Тишка отбросил лапоть, лег грудью на подоконник: по реке, и верно, шла верткая лодчонка с одним гребцом. На носу лодки стоял высокий человек. Не доходя версты две до пристани, лодка свернула к берегу. И тут подьячего осенила догадка. Как можно равнодушнее сказал:

— Рыбачишко какой-нибудь. Однако я спущусь — усмотрю. Если что — махну платком. Без мово знаку не толдонь! — И нырнул в лаз. По крутым храмовым лестницам не сбежал, а скатился кубарем. Выскочил в западные ворота и бросился по косогору, наперерез человеку, шагавшему по взгорью. По блестящему шелому, по панцирю понял — воевода. Подбежал, бухнулся на колени, завопил:

— Услышал господь наши молитвы — послал истинного ратоборца и защитника!

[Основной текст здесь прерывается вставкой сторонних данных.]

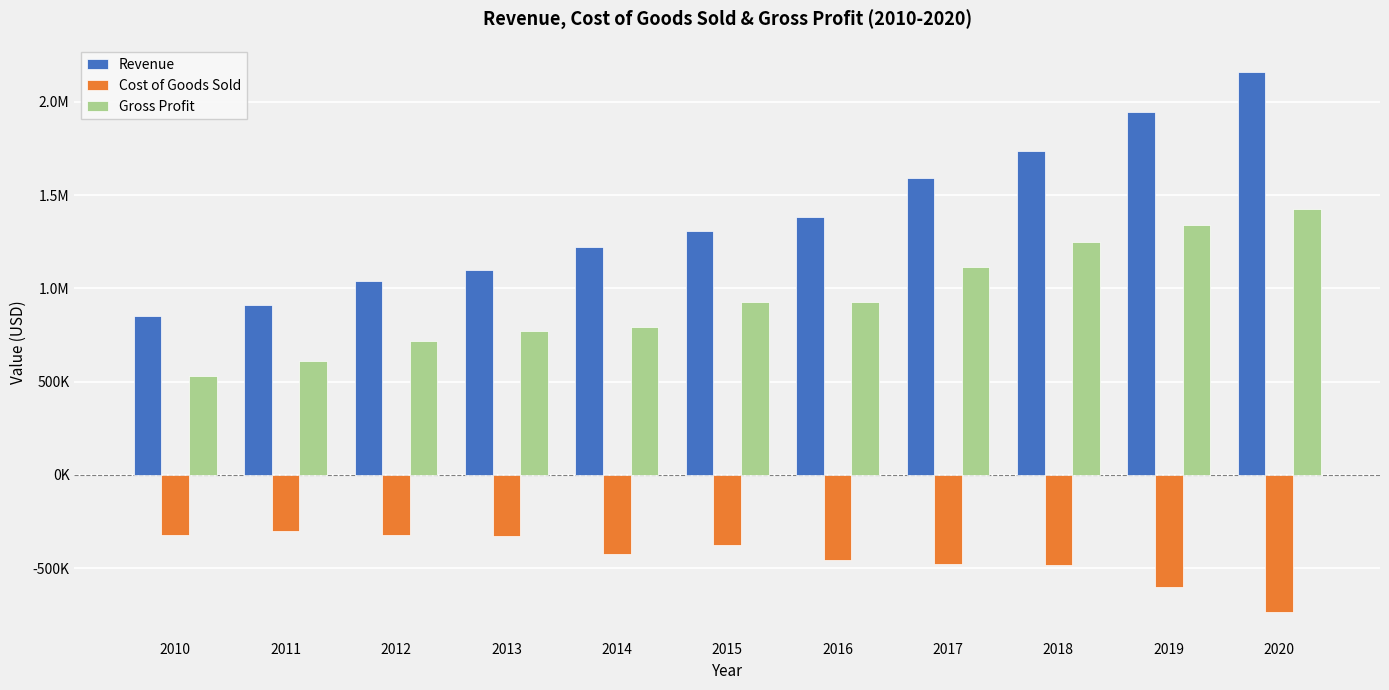

Does the chart contain stacked bars?

No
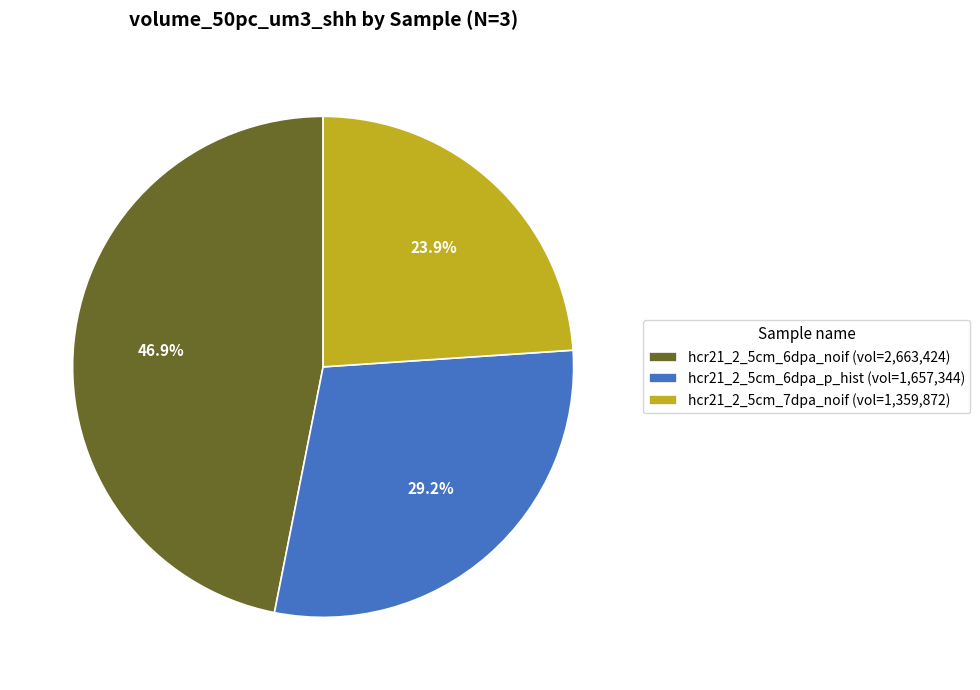

Count the number of slices in the pie.

3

— Встань, — повелительно произнес воевода. — Кто есть ты?

— Воеводский подьячий Тишка. Со счастливым прибытием Иван свет-Михайлович!

— Хрипунов там? — воевода кивнул в сторону пристани.

— Там, пресветлый воевода. Спит.

— Как спит?

— Хил и немощен: Ожидаючи тебя, вздремнул.

— Ну, что ж. Будить не будем. Показывай город.

— Ко храму вести прикажешь?

— Я не архирей. Веди к башне.

— У нас их пять. Три деревянных…

— Веди к каменной. Погреб под ней есть?

— Был Но обвалился. Да и башня… Если сказать чистосердечно, то Хрипунов более на тройке катался, а дьяк Спиридон без просыпу…

— Увижу сам. Веди.

Каменная башня стояла на откосе. Земля с одной стороны осыпалась, фундамент сполз вниз, за ним осыпались кирпичи — дыра в рост человека зияла темнотой. Побединский наклонился, смело вошел в рваный проход башни. Тишка трижды перекрестился и, робко держась за стену, шагнул за воеводой. Полы в башне прогнили, половицы рассохлись и скрипели. Воевода глянул вверх: потолок был худой, шатровая крыша нал ним расползлась — были видны куски голубого летнего неба.

— Открой люк.

Тишка покряхтел-покряхтел, крышка люка не поддавалась. Воевода оттолкнул его, рванул за кольцо Пробой с хрустом вырвался из трухлявого дерева.

— Лом найди. Мне подвал поглядеть надобно. Порох, свинец стрельцы везут — куда класть?